Re: 7/6/00 - 2 cops testify in probe; more city officers expected to go before grand jury
2 cops testify in probe; more city officers expected to go before grand jury By William Kaempffer, Register Staff July 06, 2000
At least two city police officers have testified so far in New Britain, which is where the one-person grand jury is based, and several others have received subpoenas, sources confirmed. According to sources close to the case, Officer Keith Wortz and Sgt. Arthur Granucci, both New Haven officers, have testified.
Wortz is the whistleblower who brought allegations to State’s Attorney Michael Dearington that high-ranking members of the detective bureau hid information from North Haven detectives investigating a murder.

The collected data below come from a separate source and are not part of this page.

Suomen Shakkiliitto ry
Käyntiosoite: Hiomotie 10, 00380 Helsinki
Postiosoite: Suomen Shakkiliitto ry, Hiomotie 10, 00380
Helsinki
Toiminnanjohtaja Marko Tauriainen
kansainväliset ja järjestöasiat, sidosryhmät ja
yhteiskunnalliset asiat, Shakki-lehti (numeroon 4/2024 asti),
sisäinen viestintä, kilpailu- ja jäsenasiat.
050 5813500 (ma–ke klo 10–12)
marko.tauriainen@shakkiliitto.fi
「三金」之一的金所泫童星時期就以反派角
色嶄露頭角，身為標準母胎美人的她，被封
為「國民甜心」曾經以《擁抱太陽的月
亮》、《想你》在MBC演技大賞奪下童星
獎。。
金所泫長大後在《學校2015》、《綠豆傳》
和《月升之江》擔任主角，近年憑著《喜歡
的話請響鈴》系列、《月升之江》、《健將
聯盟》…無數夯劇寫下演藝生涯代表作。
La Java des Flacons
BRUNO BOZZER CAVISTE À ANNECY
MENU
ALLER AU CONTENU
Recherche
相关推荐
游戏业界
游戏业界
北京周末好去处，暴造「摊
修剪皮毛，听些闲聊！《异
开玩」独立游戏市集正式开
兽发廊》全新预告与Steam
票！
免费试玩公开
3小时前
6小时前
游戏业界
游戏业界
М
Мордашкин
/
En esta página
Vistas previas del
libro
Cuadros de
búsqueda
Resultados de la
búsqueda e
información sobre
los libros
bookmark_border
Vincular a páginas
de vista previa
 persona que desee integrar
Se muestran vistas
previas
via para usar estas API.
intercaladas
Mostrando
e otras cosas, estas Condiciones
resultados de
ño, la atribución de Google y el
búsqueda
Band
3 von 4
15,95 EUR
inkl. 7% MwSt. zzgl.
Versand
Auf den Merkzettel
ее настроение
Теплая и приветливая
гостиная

Granucci briefly aided North Haven detectives in the weeks after the 1996 murder before being ordered off the case. He was ordered to stop, sources said, because he had not sought approval from his superiors to assist North Haven.

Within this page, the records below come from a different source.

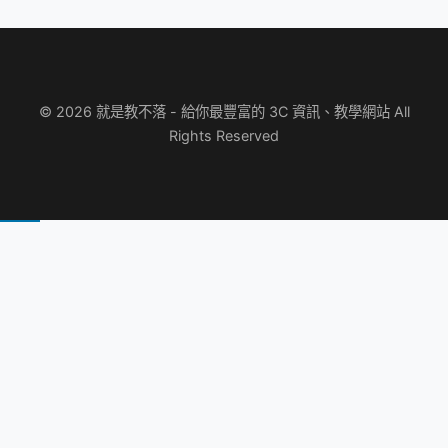
© 2026 就是教不落 - 給你最豐富的 3C 資訊、教學網站 All
Rights Reserved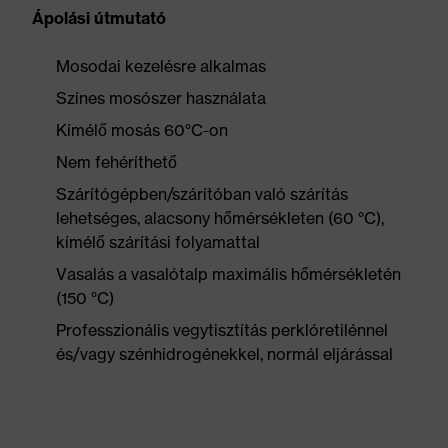
Ápolási útmutató
Mosodai kezelésre alkalmas
Színes mosószer használata
Kímélő mosás 60°C-on
Nem fehéríthető
Szárítógépben/szárítóban való szárítás
lehetséges, alacsony hőmérsékleten (60 °C),
kímélő szárítási folyamattal
Vasalás a vasalótalp maximális hőmérsékletén
(150 °C)
Professzionális vegytisztítás perklóretilénnel
és/vagy szénhidrogénekkel, normál eljárással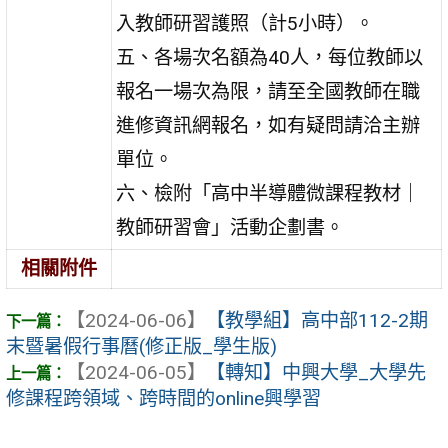
入教師研習護照（計5小時）。
五、各場次名額為40人，每位教師以
報名一場次為限，請至全國教師在職
進修資訊網報名，如有疑問請洽主辦
單位。
六、檢附「高中半導體微課程教材｜
教師研習會」活動企劃書。
相關附件
【2024-06-06】
【教學組】高中部112-2期
末暨暑假行事曆(修正版_學生版)
【2024-06-05】
【轉知】中興大學_大學先
修課程跨領域、跨時間的online興學習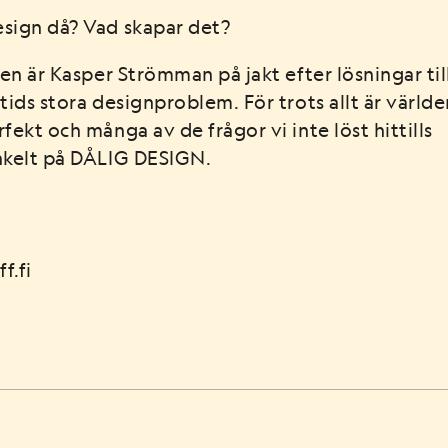
sign då? Vad skapar det?
ien är Kasper Strömman på jakt efter lösningar til
 tids stora
designproblem. För trots allt är världe
rfekt och många av de frågor vi inte löst
hittills
nkelt på DÅLIG DESIGN.
f.fi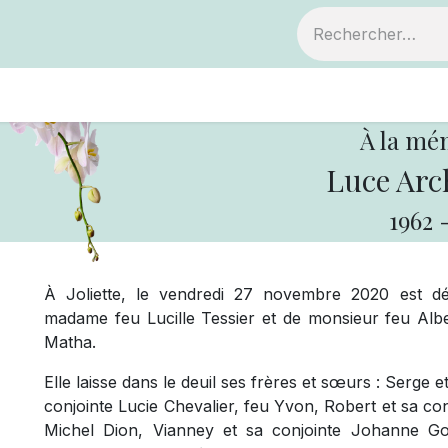
ts
Devenir membre
Votre coopérative
À la mé
Luce Arc
1962
À Joliette, le vendredi 27 novembre 2020 est d
madame feu Lucille Tessier et de monsieur feu Albe
Matha.
Elle laisse dans le deuil ses frères et sœurs : Serge 
conjointe Lucie Chevalier, feu Yvon, Robert et sa co
Michel Dion, Vianney et sa conjointe Johanne Goul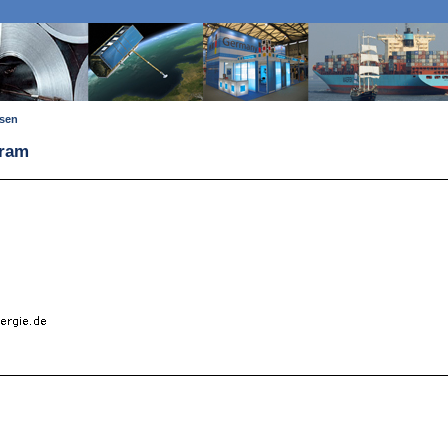
ssen
dram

Capt. Brian Sullivan, former head of detectives, and Sgt. Edward Kendall, former head of the forensics unit, were placed on paid administrative leave May 30 by Police Chief Melvin H. Wearing who said there were questions of "integrity and credibility" over how the murder case was handled.

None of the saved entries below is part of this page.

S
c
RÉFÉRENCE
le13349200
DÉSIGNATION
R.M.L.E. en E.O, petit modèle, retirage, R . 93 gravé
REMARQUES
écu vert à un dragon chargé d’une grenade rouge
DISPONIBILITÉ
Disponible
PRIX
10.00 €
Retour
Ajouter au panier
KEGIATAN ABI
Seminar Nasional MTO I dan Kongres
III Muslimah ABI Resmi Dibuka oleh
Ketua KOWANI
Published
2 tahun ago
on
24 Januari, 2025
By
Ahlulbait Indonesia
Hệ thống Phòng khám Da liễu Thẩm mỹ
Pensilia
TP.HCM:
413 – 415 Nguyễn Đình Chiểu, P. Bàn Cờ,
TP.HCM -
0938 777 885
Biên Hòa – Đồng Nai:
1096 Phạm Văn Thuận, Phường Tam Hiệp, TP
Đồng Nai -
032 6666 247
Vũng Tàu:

The chief said information the men gave in an internal probe of the murder case "suggested there was information which should have been turned over to North Haven police." Dearington applied this spring for an investigative grand jury to examine potential criminal misconduct after receiving conflicting statements on the murder probe.
His request was granted and Superior Court Judge Carmen Elisa Espinosa was appointed the grand juror.
Neither Granucci nor Wortz could be reached for comment Wednesday. Neither is considered the target of the investigation.
A number of North Haven police officers also have testified before the grand jury, sources said.
As with most inquiries, the grand juror is expected to call a series of secondary witnesses to build a foundation of evidence in the case. The case revolves around the 1996 slaying of Philip Cusick, 23.
Authorities believe he was killed in New Haven in a soured drug deal and his body later left outside his North Haven home.
The case, which is being investigated by North Haven police, remains unsolved.
In 1998, two New Haven detectives interviewed an alleged witness who named a possible suspect. The detectives, Stephen G. Coppola and Edwin Rodriguez, took a taped statement and the witness picked the suspect out of an array of photos.
North Haven police, however, never received the information. The tape is now missing and a transcript of the statement languished in Kendall’s drawer for two years.
The detectives said their boss, Sullivan, ordered them to halt the investigation per order of the chief.
Kendall, Sullivan’s second-in-command at the time, said he witnessed the order and placed the transcript in his desk.
Wearing says he never gave such an order and launched an internal probe into the allegations in April.
Wearing said Wednesday he had not yet been called to testify before the grand jury but anticipated a subpoena at some point.
It remains unclear why the supervisors would have withheld the witness statement from North Haven police.